## Supplied text
——

Tradition. Bosman and van Winken found that prior expectations were a significant factor for the probability of destroying income in the power to take game [1]. In our implementation, we added a prior take rate history to the game in order to give the bots expectations at the beginning of the game (Table 2). This factor describes how important these expectations are for the bots. This seemed to be mainly influenced by the Intuition versus Sensing and Judging versus Perceiving MBTI dimensions.

However, the relevance of this prior take history likely declines during the course of the game compared to other factors. Given the bot personality’s difference between preference and disinclination \(\varDelta _{p,d} \in [0,1]\) for tradition, the tradition factor t of a bot in round i of a total of N rounds was computed as

$$\begin{aligned} t := \frac{1}{2} \left( t + t\ \frac{N - i}{N} \right) \end{aligned}$$

The tradition factor ranges in value from 0 to 1, whereby 0 suggests that the bot does not care at all about conditions before the game start, whereas 1 suggests a strong expectation that these initial conditions are maintained.

Table 2. Power to take: Income tax rates in percent in the United States of America, Germany, United Kingdom, Japan and Russia (Source: KPMG [8]).

Information. The game is potentially played with a larger number of rounds. It seemed unlikely to us that human players would remember the entire game history perfectly, or care for it. Instead, we assumed that recall would be better for the last rounds and that some personality types would consider more information than others. This seemed to be mainly influenced by the Intuition versus Sensing, Perceiving versus Judging and Thinking versus Feeling MBTI dimension.

The information factor ranges in value from 0 to 1, where 0 implies that the bot only looks at immediate information, whereas 1 implies consideration of as much information as possible.

Reactivity. “Emotional hazard” was identified by Bosman and van Winken as a factor that decreased efficiency in power to take games with human players, since responders chose to destroy everything when experiencing negative emotions [1]. Therefore, we decided to introduce the reactivity factor that describes how strongly a bot is going to react if something goes against its wishes or expectations, or in other words, how volatile it is. The main relevant MBTI dimensions seemed to be Judging versus Perceiving and Thinking versus Feeling.

The reactivity factor ranges in value from 0 to 1, whereby 0 suggests no reaction in response to seemingly upsetting situations, whereas 1 suggests extreme reactions.

——

## Dataset entries
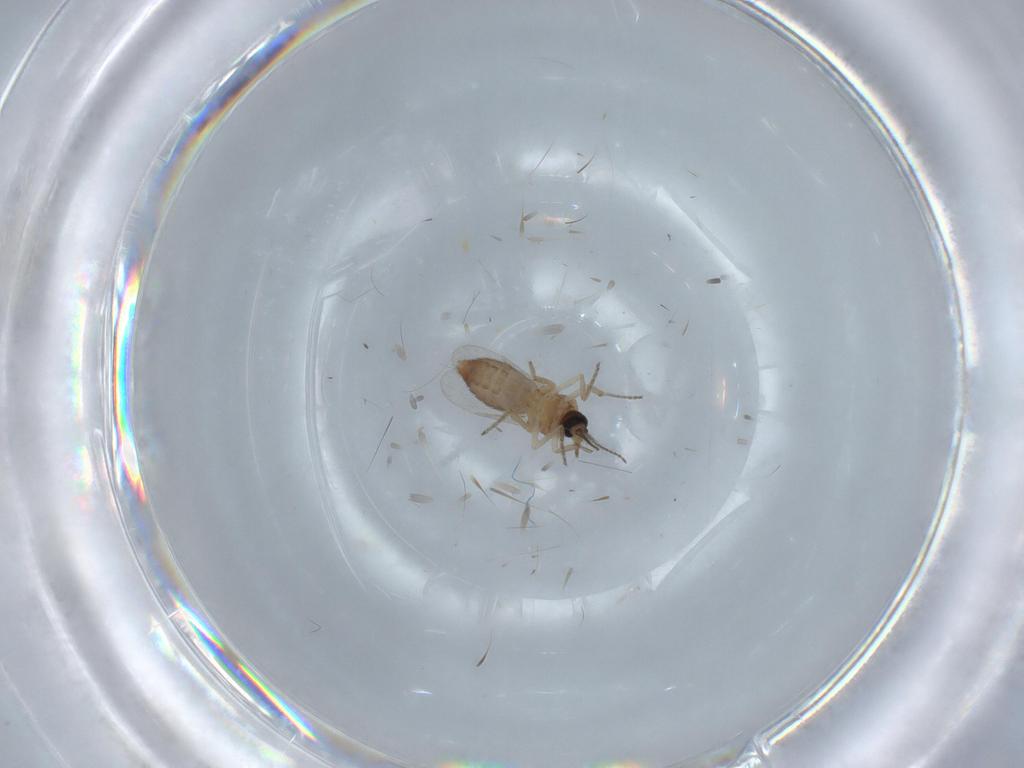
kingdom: Animalia
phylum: Arthropoda
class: Insecta
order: Diptera
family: Ceratopogonidae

——

## Task requirements
• A. List every country named in the Table 2 caption of the passage on bot personality factors.
• B. Repeat the passage on bot personality factors word for word, from "The information factor" up to and including "suggests extreme reactions.".

## Solutions
• A.
United States of America
Germany
United Kingdom
Japan
Russia

• B.
The information factor ranges in value from 0 to 1, where 0 implies that the bot only looks at immediate information, whereas 1 implies consideration of as much information as possible.

Reactivity. “Emotional hazard” was identified by Bosman and van Winken as a factor that decreased efficiency in power to take games with human players, since responders chose to destroy everything when experiencing negative emotions [1]. Therefore, we decided to introduce the reactivity factor that describes how strongly a bot is going to react if something goes against its wishes or expectations, or in other words, how volatile it is. The main relevant MBTI dimensions seemed to be Judging versus Perceiving and Thinking versus Feeling.

The reactivity factor ranges in value from 0 to 1, whereby 0 suggests no reaction in response to seemingly upsetting situations, whereas 1 suggests extreme reactions.